Bądź obecny: Mieszanie
wody z winem było zwyczajem praktykowanym przy ucztach w starożytności. W
liturgii nabrało znaczenia symbolicznego. Wino oznacza Chrystusa, woda ludzi.
Zmieszanie wody z winem oznacza całkowite zjednoczenie ludzi z Chrystusem –
Odkupicielem.
ZŁOŻENIE
KIELICHA Z WINEM NA OŁTARZU
Otwórz oczy: Wino
do Eucharystii powinno być z winnego krzewu, naturalne, czyste, bez
jakichkolwiek dodatków. Ze względów praktycznych używa się na ogół wina białego
(bo nie plami). Kapłan wypowiada modlitwę: „Błogosławiony jesteś, Panie, Boże
wszechświata, bo dzięki Twojej hojności otrzymaliśmy wino, które jest owocem
winnego krzewu i pracy rąk ludzkich; Tobie je przynosimy, aby stało się dla nas
napojem duchowym”.
Bądź obecny: Wino,
podobnie jak chleb, jest owocem współpracy Stwórcy i człowieka. Jest napojem
nie tylko gaszącym pragnienie, ale – jak mówi Pismo Święte – „rozweselającym
serce człowieka”. To napój radości, świętowania we wspólnocie. Wraz z winem
ofiaruj Bogu swoje radości i oddaj pragnienia: tęsknotę za autentyczną
wspólnotą, za życiem wolnym od trosk.
OBMYCIE
RĄK KAPŁANA
Otwórz oczy: Kapłan
pochyla się przed ołtarzem i odmawia modlitwę pokornej prośby, by Bóg przyjął
przyniesione dary. Potem może nastąpić okadzenie. Celebrans z boku ołtarza
umywa ręce, mówiąc: „Obmyj mnie, Panie, z mojej winy i oczyść mnie z grzechu
mojego”. Umycie miało kiedyś znaczenie praktyczne. Kapłan odbierał materialne
dary (np. płody ziemi) i dlatego potrzebował umycia dłoni. Teraz jest symbolem.
Bądź obecny: Rękami
pracujemy. Obmywanie dłoni jest obmywaniem uczynków. Ręce kapłana staną się
dłońmi Chrystusa. To ON jest prawdziwym Kapłanem, który składa na ołtarzu
ofiarę Ojcu. Złóż swoje zabrudzone dłonie w dłonie Jezusa. On pomoże Ci wznieść
je do Ojca.
MODLITWA
NAD DARAMI
Otwórz oczy: Kapłan
zwraca się do wiernych z prośbą: „Módlcie się, aby moją i Waszą ofiarę przyjął
Bóg, Ojciec Wszechmogący”. Odpowiedź zgromadzenia jest formą błogosławieństwa,
które wierni wypowiadają nad kapłanem: „Niech Pan przyjmie Ofiarę z rąk twoich
na cześć i chwałę swojego imienia, a także na pożytek nasz i całego Kościoła
świętego”. Przygotowanie darów kończy modlitwa kapłana, która pokazuje duchowy
sens tego, co się stało. Jest podsumowaniem i zarazem pomostem do modlitwy
eucharystycznej, która zaraz się rozpocznie.

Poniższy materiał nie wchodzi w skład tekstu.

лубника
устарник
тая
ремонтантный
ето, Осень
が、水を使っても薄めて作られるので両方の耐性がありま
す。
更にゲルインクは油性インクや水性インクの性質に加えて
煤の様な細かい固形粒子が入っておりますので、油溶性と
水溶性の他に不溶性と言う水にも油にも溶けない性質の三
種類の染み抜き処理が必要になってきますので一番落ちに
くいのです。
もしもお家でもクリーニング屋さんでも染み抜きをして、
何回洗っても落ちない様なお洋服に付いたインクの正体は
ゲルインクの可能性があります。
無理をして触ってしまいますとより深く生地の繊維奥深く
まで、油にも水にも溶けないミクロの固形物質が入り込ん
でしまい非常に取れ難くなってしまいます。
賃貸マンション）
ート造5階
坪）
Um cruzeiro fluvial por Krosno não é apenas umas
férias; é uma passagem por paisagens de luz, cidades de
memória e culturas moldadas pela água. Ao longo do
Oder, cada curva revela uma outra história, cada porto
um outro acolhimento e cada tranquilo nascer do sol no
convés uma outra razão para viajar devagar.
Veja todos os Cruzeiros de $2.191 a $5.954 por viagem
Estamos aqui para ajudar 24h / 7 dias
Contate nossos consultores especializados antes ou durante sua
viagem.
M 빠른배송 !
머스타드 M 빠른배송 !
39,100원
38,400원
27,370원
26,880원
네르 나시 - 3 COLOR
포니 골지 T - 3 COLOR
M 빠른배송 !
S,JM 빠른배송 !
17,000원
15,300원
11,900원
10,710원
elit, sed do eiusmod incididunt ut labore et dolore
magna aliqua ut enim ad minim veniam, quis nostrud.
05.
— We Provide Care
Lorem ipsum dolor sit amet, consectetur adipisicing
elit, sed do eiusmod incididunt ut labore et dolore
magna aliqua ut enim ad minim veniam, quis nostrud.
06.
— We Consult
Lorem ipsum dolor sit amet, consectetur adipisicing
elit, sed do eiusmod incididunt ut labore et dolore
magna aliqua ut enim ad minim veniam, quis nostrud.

Bądź obecny: Moją ofiarą jest życie,
które od Boga pochodzi i do Niego wraca. Wszystkie indywidualne dary zostają
włączone w jedną ofiarę Chrystusa, składaną Bogu przez ręce kapłana. Niech
Twoje „Amen” oznacza: tak, chcę być darem, składam moje życie na ołtarzu. Nie
zatrzymuj nic dla siebie. Nie musisz się bać. Bóg chce Twoje życie oczyścić,
przeistoczyć, pomnożyć.
MODLITWA EUCHARYSTYCZNA
NAJWAŻNIEJSZA
MODLITWA KOŚCIOŁA
Otwórz oczy: Podczas
modlitwy eucharystycznej dokonuje się cud Przeistoczenia. Chrystus staje się
obecny dla nas pod postaciami chleba i wina. Co więcej, zostają uobecnione
wydarzenia, które przyniosły nam zbawienie: męka, śmierć, zmartwychwstanie,
wniebowstąpienie Jezusa oraz zesłanie Ducha Świętego. Na Wschodzie tę modlitwę
nazywa się „anaforą”, co oznacza wznoszenie ku górze. Na Zachodzie określa się
ją czasem słowem „kanon”. Ta nazwa pochodzi stąd, że od końca IV wieku do
Soboru Watykańskiego II używano tylko jednej modlitwy eucharystycznej, zwanej
kanonem rzymskim. Aktualnie posługujemy się kilkoma modlitwami
eucharystycznymi. Trzy z nich są przeznaczone na Msze św. z udziałem dzieci.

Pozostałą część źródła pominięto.